Wednesday, December 12, 2018

Is it possible to use data and protect privacy? Two independent blue-ribbon panels unanimously concluded over the past 18 months that secure data access can be encouraged while simultaneously maintaining stringent confidentiality protections. With one of the largest data collection exercises in the country – the 2020 census – coming up, it is important that as the government seeks participation it explains to the public that strong privacy protections are in effect.

The government’s privacy protections ensure that a wide array of data can be used for informing solutions for pressing problems facing society, like combatting the opioid epidemic and helping veterans find jobs. Both the U.S. Commission on Evidence-Based Policymaking (CEP) and the National Academies of Sciences, Engineering, and Medicine (NASEM) issued reports in 2017 that encouraged data to be made available for statistical activities without identifying any individual or specific entity.

The two panels issued strikingly similar recommendations, unanimously approved by their respective members that recognized a strong existing foundation for government privacy laws as well as targeted areas for improvement. Both highlighted the role for data in supporting evidence-building activities that can provide knowledge about effective government policies and programs. Both highlighted the need for improving access to other forms of existing data like administrative records, in part to address the rising costs of implementing household surveys. The collective recommendations from the commission and NASEM committee suggest tangible opportunities to not just use data, but to do so with stronger privacy protections, increased transparency, and a better infrastructure for responsibly stewarding data resources. 

Can Data Be Productively Used While Protecting Privacy?

Both panels offered strong support for an existing infrastructure of federal privacy laws, including the Confidential Information Protection and Statistical Efficiency Act (CIPSEA) and the Census Bureau’s primary authorization (Title 13 of the US Code).
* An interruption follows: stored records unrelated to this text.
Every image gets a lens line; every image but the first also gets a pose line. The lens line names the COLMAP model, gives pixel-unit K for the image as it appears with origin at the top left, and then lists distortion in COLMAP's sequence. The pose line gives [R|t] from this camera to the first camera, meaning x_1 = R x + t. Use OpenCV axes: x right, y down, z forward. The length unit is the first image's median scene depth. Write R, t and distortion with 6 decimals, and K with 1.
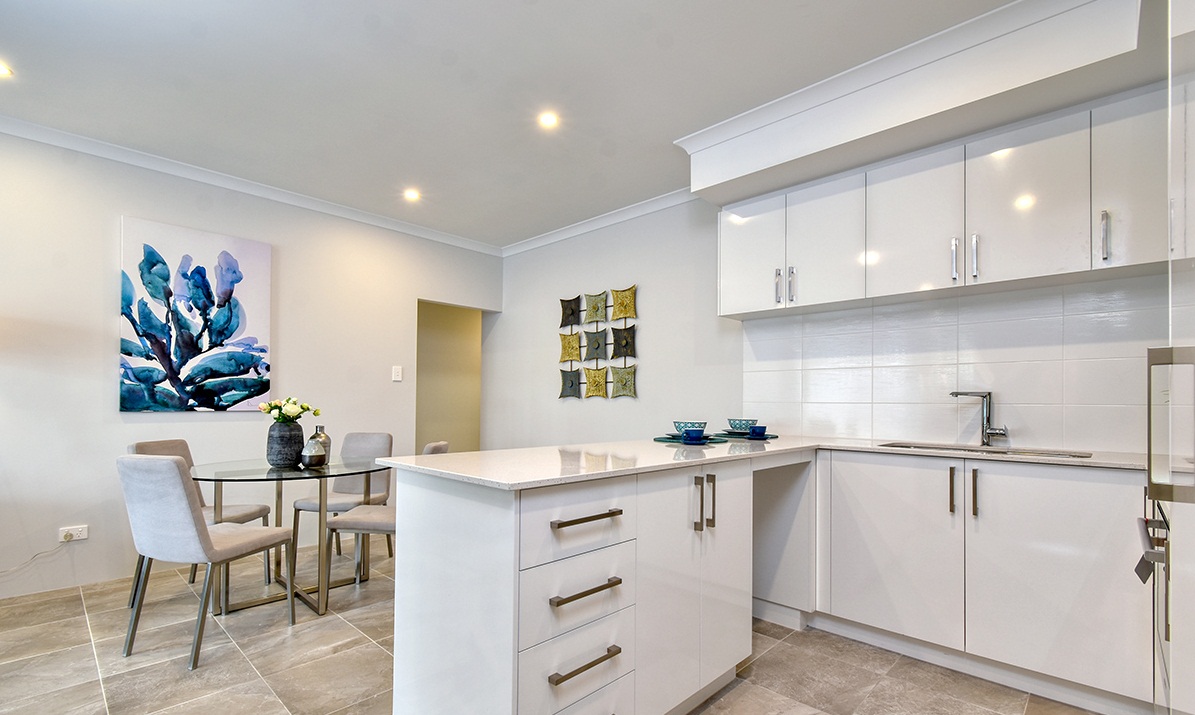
lens RADIAL K [[532.8, 0, 597.9], [0, 532.8, 387.8], [0, 0, 1]] dist [-0.002894, -0.000908]
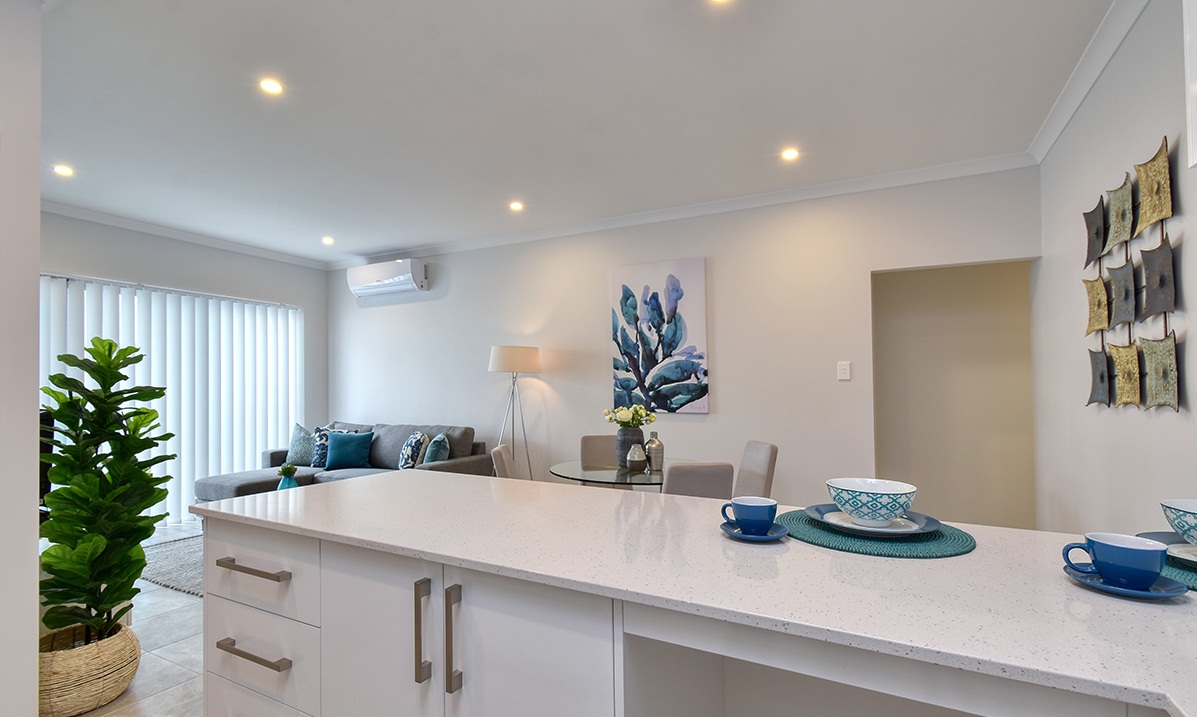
lens RADIAL K [[549.6, 0, 599.5], [0, 549.6, 382.8], [0, 0, 1]] dist [0.000885, 0.000044]
pose [[0.273209, -0.017665, -0.961793, 0.411978], [0.029488, 0.999515, -0.009982, -0.014137], [0.961503, -0.025634, 0.273597, 0.533149]]
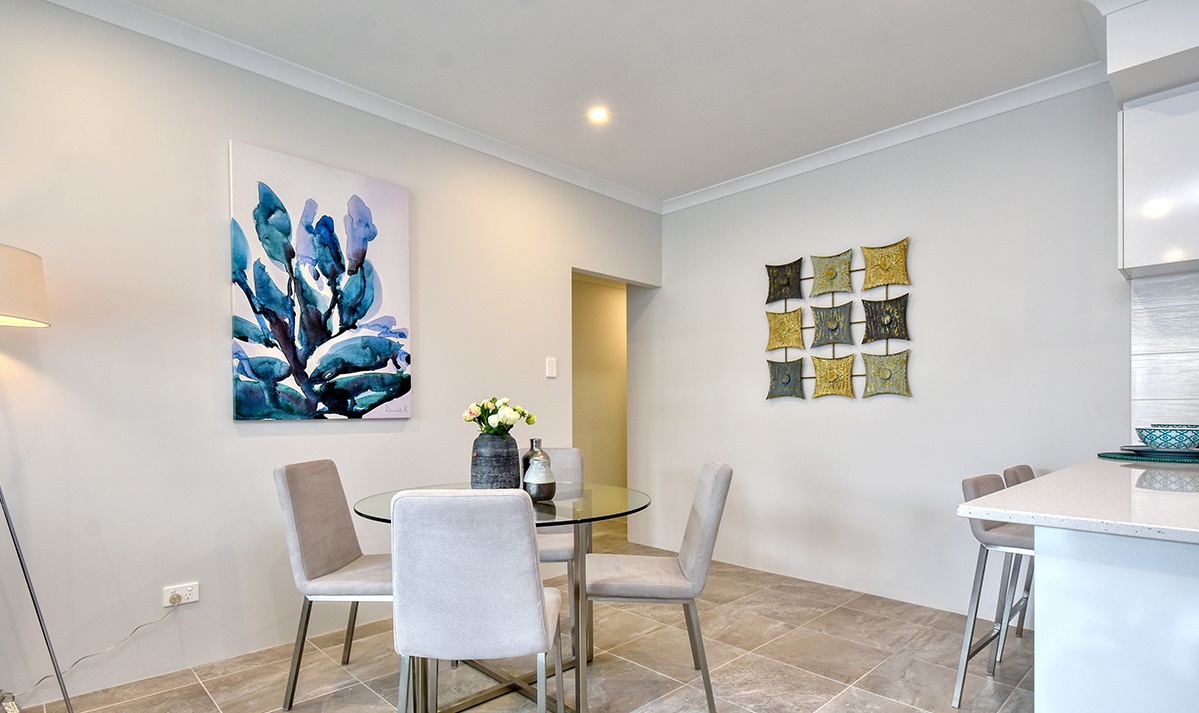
lens RADIAL K [[601.0, 0, 599.0], [0, 601.0, 405.6], [0, 0, 1]] dist [0.002244, -0.000174]
pose [[0.999225, -0.007748, -0.038582, -0.355013], [0.008627, 0.999706, 0.022664, 0.010403], [0.038395, -0.022979, 0.998998, 0.203751]]
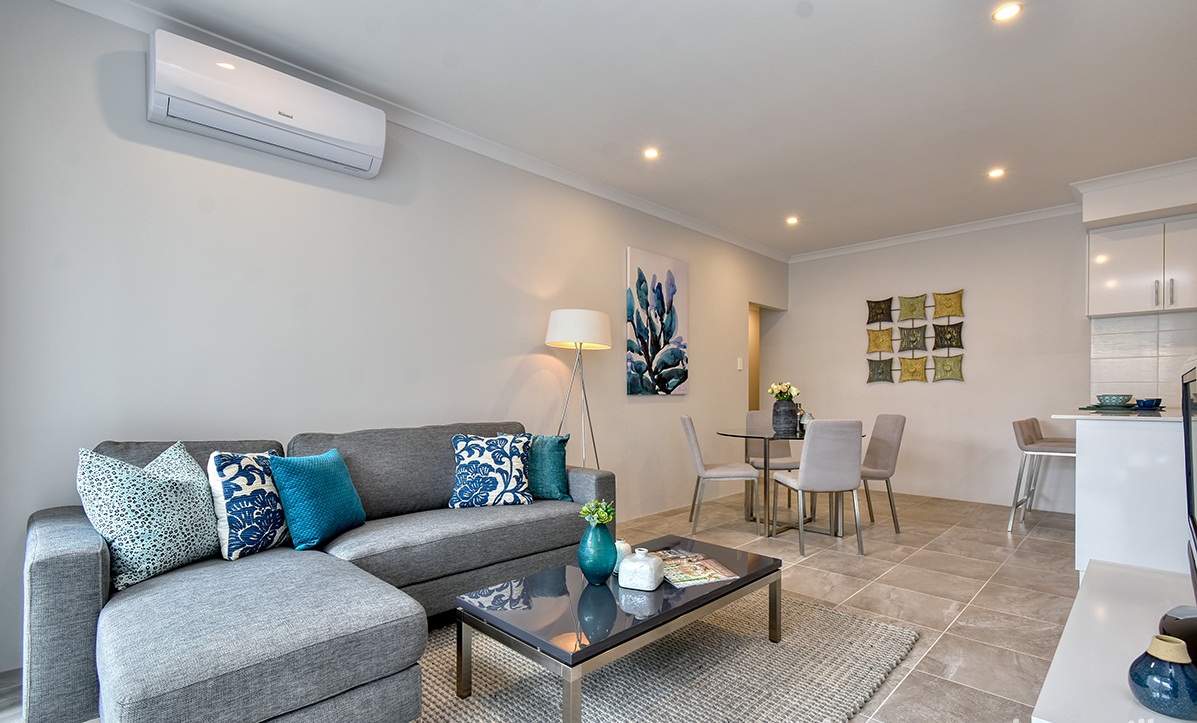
lens RADIAL K [[566.7, 0, 593.1], [0, 566.7, 397.0], [0, 0, 1]] dist [0.001159, 0.000393]
pose [[0.999910, -0.010229, -0.008737, -0.900058], [0.010533, 0.999313, 0.035540, -0.000779], [0.008367, -0.035629, 0.999330, -0.388206]]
These two laws include strong civil and criminal penalties that help safeguard confidentiality. Using authorities such as these, the commission described a concept called the access-privacy frontier: an idea that data access and privacy can be achieved simultaneously through the implementation of emerging technology in federal agencies.
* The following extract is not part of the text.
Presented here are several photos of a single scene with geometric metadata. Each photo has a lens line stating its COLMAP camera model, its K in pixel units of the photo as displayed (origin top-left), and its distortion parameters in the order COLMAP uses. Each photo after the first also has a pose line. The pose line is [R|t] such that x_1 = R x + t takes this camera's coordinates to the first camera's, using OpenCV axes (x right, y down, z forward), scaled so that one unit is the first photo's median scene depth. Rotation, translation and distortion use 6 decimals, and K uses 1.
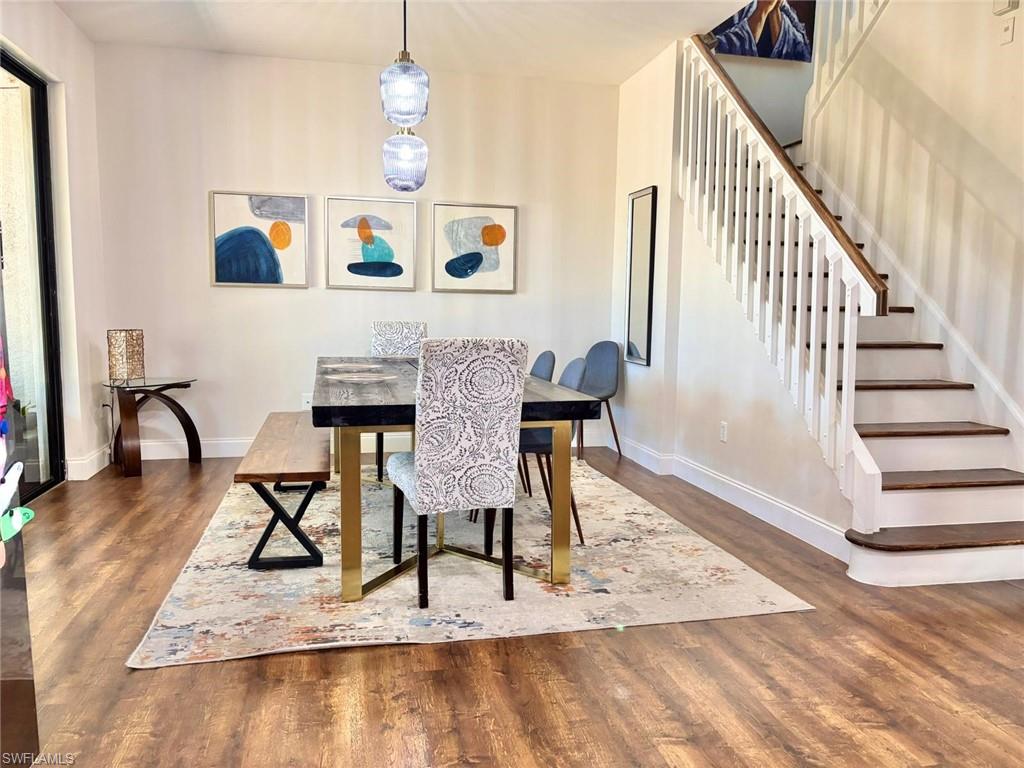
lens RADIAL K [[755.8, 0, 518.9], [0, 755.8, 378.3], [0, 0, 1]] dist [0.026044, -0.024752]
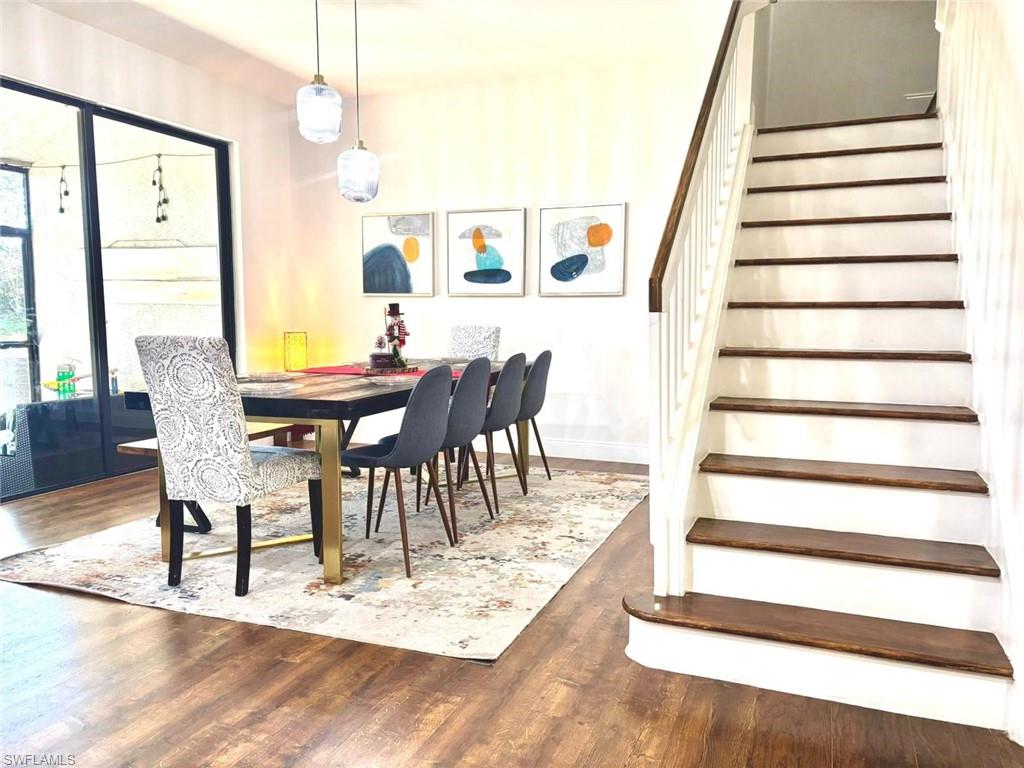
lens RADIAL K [[755.8, 0, 519.3], [0, 755.8, 388.6], [0, 0, 1]] dist [0.026044, -0.024752]
pose [[0.833868, 0.040528, -0.550475, 0.443236], [-0.039611, 0.999123, 0.013557, -0.005565], [0.550542, 0.010500, 0.834742, 0.161787]]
Building on the existing privacy framework, both recommended: exploring the applications of privacy-protective technologies for simultaneously protecting confidential data while enabling its use, such as multiparty computation expanding the potential uses of confidential data for evidence building which does not identify or disclose information about individuals; and encouraging stringent privacy protocols when combining different types of data, then using those data for evidence-building activities.  

How Can the Government Reasonably Enable Secure Data Access for Evidence Building?

Enabling data access for certain research activities should complement comprehensive data security and confidentiality protections. The existing infrastructure of the Federal Statistical Research Data Centers provides some qualified researchers the capabilities to do so for approved projects. However, even those centers have limits on the types of data that are needed for answering important policy questions. For example, both blue-ribbon panels identified legal barriers for accessing data on income and earnings, which are often valuable for assessing outcomes of policies in agencies that do not primarily collect that information.

Enabling qualified researchers to securely access administrative data in areas such as income and earnings could offer an opportunity for the federal government to make some data collection activities more efficient while also gaining meaningful insights about important policies. Both panels recommended enabling secure access for data linked across policy areas through a common process and for encouraging better sharing of data between states and the federal government.

Next Steps

To foster a culture for evidence building, the federal government needs a robust infrastructure for enabling data protections along with secure data access. While Congress initiated a proposal to implement certain recommendations and the executive branch is in the process of developing a federal data strategy to improve data coordination, much work remains before either panels’ vision will be realized.